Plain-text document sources
******

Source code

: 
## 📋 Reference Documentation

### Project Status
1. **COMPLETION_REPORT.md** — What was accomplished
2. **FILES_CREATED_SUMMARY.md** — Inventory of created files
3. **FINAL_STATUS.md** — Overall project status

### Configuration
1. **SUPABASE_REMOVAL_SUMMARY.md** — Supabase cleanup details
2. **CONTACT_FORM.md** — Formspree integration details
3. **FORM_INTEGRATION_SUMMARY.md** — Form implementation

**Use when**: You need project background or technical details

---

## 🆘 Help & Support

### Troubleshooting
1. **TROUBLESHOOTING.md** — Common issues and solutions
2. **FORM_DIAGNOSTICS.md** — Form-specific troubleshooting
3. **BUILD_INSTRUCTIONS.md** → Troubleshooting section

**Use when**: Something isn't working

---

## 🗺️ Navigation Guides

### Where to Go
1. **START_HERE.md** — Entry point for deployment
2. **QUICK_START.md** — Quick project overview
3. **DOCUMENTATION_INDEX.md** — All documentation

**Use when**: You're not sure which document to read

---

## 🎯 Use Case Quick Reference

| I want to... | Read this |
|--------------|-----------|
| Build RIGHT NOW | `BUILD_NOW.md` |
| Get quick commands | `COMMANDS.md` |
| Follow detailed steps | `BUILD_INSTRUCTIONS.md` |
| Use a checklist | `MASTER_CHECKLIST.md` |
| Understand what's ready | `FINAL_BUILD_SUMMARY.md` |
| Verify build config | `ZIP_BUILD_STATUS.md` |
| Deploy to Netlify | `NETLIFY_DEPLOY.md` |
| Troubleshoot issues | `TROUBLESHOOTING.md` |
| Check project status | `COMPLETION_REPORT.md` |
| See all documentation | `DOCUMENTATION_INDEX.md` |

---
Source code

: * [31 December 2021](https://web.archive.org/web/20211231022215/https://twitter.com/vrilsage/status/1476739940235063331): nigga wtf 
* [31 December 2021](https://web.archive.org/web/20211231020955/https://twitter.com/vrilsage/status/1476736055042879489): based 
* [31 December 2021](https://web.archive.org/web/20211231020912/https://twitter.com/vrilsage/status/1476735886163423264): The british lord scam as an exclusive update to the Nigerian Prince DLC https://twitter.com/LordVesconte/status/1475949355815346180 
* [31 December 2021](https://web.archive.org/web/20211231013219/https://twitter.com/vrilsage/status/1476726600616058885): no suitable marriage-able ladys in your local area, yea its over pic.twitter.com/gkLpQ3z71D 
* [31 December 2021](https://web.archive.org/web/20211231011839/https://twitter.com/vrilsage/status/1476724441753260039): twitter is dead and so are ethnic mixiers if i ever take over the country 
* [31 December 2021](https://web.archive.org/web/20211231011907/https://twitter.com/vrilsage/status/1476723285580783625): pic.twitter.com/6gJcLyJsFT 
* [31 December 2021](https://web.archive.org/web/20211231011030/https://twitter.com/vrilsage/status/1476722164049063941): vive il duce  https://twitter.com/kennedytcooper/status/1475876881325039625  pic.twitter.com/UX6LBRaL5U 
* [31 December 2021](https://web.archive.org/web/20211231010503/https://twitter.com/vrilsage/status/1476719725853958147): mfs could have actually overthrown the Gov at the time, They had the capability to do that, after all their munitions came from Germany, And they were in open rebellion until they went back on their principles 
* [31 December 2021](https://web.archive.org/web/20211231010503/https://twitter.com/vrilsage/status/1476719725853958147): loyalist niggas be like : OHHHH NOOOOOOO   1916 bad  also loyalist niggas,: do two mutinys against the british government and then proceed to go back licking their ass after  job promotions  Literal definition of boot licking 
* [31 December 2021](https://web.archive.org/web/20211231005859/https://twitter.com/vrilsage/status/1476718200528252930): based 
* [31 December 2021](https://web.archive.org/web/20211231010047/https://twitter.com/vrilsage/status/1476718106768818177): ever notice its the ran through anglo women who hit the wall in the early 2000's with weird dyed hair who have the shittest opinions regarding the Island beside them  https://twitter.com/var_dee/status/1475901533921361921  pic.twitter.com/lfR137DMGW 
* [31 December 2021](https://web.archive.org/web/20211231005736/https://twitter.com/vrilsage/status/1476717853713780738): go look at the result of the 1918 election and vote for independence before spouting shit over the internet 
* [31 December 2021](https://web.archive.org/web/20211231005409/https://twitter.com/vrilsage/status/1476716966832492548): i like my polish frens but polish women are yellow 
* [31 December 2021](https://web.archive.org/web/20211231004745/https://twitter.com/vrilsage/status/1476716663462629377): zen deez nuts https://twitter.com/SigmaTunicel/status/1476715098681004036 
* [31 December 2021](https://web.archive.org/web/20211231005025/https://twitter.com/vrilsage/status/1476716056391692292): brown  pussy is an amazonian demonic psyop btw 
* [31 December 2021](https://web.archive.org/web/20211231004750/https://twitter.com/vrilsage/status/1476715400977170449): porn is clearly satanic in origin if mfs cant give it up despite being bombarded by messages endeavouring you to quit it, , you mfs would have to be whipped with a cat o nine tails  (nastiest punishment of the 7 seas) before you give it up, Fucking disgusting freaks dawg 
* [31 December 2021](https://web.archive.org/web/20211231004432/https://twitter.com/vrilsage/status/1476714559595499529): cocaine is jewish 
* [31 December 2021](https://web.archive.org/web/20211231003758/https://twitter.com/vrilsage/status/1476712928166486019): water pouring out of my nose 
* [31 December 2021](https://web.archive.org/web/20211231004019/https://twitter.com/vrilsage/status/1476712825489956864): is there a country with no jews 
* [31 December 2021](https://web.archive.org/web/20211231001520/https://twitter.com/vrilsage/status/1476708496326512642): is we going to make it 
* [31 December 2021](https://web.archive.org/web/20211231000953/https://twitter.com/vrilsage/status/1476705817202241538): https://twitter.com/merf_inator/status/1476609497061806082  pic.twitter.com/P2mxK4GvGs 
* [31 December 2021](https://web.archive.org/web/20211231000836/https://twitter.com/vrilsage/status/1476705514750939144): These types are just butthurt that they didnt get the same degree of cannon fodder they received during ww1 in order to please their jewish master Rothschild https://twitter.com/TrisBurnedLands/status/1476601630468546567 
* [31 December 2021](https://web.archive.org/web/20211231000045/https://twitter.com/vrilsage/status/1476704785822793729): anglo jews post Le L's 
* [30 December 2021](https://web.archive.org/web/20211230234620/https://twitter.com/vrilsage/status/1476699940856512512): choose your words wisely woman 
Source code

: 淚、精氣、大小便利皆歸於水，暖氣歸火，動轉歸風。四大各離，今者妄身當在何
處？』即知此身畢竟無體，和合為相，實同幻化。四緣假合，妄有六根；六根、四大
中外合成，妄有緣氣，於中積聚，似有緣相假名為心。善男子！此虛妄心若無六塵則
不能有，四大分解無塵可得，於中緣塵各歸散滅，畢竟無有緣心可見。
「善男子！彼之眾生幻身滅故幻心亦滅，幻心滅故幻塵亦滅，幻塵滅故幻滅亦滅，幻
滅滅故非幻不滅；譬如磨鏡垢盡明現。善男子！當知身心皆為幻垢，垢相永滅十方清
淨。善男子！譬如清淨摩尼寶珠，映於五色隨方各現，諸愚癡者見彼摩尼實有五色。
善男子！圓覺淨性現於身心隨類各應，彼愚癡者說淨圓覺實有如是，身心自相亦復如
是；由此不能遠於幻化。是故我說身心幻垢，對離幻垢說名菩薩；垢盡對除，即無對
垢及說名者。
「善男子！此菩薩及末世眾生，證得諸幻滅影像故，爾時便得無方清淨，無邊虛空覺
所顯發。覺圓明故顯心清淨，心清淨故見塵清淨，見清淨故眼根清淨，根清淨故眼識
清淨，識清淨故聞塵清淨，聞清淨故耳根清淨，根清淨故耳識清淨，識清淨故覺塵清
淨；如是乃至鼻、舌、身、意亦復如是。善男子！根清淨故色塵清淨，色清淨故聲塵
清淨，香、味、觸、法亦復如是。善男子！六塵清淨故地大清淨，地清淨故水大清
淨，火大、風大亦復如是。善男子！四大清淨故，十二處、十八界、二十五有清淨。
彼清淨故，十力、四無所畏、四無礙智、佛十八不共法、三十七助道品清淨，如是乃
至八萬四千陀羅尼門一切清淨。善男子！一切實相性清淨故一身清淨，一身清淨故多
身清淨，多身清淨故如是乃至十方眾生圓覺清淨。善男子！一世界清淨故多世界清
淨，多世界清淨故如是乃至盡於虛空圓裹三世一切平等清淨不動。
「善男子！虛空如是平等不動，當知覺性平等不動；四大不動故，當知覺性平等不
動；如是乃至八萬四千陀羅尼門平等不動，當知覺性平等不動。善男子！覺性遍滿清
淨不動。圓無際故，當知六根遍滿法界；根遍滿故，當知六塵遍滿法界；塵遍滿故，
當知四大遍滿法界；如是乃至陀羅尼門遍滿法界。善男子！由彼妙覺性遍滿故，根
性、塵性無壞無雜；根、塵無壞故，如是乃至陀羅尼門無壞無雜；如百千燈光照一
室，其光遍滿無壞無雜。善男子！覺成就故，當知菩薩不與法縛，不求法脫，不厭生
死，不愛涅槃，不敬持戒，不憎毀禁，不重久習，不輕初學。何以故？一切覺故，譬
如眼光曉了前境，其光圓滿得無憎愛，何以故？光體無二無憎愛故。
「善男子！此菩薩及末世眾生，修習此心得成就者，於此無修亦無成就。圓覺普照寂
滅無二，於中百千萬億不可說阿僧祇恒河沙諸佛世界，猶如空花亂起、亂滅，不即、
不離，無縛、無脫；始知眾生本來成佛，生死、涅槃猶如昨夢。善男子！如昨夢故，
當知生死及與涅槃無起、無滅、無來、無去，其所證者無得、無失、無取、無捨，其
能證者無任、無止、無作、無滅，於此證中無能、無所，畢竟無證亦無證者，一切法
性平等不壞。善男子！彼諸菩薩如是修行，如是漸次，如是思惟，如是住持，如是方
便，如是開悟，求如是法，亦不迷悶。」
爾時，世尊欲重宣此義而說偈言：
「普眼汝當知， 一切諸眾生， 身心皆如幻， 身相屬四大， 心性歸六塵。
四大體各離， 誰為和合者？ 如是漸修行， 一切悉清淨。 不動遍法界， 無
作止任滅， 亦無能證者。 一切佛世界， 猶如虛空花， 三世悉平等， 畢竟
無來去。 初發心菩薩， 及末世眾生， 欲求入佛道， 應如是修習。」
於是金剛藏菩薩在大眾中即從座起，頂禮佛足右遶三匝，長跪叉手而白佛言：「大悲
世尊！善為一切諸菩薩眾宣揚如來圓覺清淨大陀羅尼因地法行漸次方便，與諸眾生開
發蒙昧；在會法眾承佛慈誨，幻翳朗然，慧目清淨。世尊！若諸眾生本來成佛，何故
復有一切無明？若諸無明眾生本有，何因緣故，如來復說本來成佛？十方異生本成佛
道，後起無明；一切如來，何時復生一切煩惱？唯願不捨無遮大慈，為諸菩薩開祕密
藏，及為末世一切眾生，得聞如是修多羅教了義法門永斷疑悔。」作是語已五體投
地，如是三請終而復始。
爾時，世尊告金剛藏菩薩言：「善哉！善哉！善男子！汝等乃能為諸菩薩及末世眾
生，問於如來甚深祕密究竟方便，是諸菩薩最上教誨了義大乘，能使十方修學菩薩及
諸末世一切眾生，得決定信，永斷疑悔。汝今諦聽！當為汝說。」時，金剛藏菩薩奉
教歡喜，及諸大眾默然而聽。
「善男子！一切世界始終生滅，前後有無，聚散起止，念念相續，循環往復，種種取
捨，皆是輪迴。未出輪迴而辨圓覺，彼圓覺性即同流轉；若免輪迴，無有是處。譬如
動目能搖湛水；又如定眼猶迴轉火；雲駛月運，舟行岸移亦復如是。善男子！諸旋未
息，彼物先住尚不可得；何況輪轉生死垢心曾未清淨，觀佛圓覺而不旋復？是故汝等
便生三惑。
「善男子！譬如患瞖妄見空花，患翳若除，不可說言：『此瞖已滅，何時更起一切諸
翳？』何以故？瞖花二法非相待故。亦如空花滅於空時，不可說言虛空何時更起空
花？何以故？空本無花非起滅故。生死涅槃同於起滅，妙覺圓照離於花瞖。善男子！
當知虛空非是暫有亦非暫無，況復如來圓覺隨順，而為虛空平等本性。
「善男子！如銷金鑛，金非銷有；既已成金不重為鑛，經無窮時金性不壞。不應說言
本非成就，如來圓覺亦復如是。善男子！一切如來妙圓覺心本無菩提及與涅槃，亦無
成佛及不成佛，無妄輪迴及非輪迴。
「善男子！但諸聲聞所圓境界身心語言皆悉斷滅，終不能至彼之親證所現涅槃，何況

******

_YOUR OBJECTIVE_: Within the entries above, find every line where the string "issues" occurs, and copy it.

_PROBLEM SOLUTION_:
1. **TROUBLESHOOTING.md** — Common issues and solutions
| Troubleshoot issues | `TROUBLESHOOTING.md` |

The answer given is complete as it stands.